Like I said, wish I'd never sold it... After the initial Potter built hulls (seventies - mine was a stolen/recovered 1976 model...) sold out. The brand was taken somewhere else and produced for a few years until it was finally taken in as one of Bass Pro Shop offerings... but they were cheaply rigged out and didn't have a very good reputation at all in those years.. I have no idea where the molds ended up...


----------



## sidelock (Jan 31, 2011)

Some would also argue if you take a huge one over the bow, the open transom will dump the water out but a closed transom can't. 1975, 18 SF


----------



## Forcefed (Aug 5, 2016)

An 18 I worked on with a co-worker to repaint and do some restoration on.


----------



## Ali Bobba 2 (Aug 22, 2015)

kjsea said:


> How do you like the trailer, any complaints am looking for a new one for my 20cc seacraft. Ameritrail easy to work with?
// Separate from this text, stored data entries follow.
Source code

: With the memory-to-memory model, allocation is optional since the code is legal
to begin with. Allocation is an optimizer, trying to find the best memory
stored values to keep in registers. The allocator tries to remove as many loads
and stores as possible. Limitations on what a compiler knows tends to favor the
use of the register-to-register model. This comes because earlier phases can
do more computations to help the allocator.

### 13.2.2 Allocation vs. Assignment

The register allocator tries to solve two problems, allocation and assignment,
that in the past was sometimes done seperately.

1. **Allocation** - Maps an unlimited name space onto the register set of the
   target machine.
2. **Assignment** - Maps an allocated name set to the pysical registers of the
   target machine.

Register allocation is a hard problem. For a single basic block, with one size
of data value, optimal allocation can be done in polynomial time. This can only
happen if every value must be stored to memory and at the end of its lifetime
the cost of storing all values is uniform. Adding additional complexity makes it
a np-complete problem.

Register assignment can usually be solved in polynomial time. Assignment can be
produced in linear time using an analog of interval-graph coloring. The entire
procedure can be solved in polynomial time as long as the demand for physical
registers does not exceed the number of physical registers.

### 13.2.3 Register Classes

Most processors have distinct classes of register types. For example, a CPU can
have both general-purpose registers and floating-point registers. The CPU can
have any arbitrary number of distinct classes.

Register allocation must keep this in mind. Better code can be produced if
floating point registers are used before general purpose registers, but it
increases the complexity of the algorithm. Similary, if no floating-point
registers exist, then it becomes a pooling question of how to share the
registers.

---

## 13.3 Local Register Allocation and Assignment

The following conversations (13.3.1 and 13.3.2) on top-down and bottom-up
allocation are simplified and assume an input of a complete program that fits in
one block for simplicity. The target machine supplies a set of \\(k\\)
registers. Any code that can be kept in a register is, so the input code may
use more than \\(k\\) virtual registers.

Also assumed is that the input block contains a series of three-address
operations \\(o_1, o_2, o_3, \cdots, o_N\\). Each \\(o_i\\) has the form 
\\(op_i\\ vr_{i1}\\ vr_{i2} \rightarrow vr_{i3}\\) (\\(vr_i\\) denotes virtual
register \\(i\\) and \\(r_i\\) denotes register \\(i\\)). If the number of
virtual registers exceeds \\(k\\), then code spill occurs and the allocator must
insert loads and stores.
Sorry I don't come on here as much so I'm late to reply. Yes Ameritrail was awesome to work with. It tows extremely nice and balanced. Their construction, materials, and welds are as good as any of the more high end trailers. They were also about 30 min from me and took 3 weeks to build. Loading and unloading is exceptionally easy as well. It's really a custom fit. I personally am all about overkill/ quality componets when it comes to trailers. I have a very beefy custom Competitor trailer for my Lt25 Gheenoe and a Pace Optima enclosed full aluminum trailer. The Ameritrail was more pricy compared to others, but I feel like it was totally worth it and sets the boat off. Only complaint is the clear coat on the rims is chipping which kinda irks me because it really hasn't been dunked in salt all that many times.


----------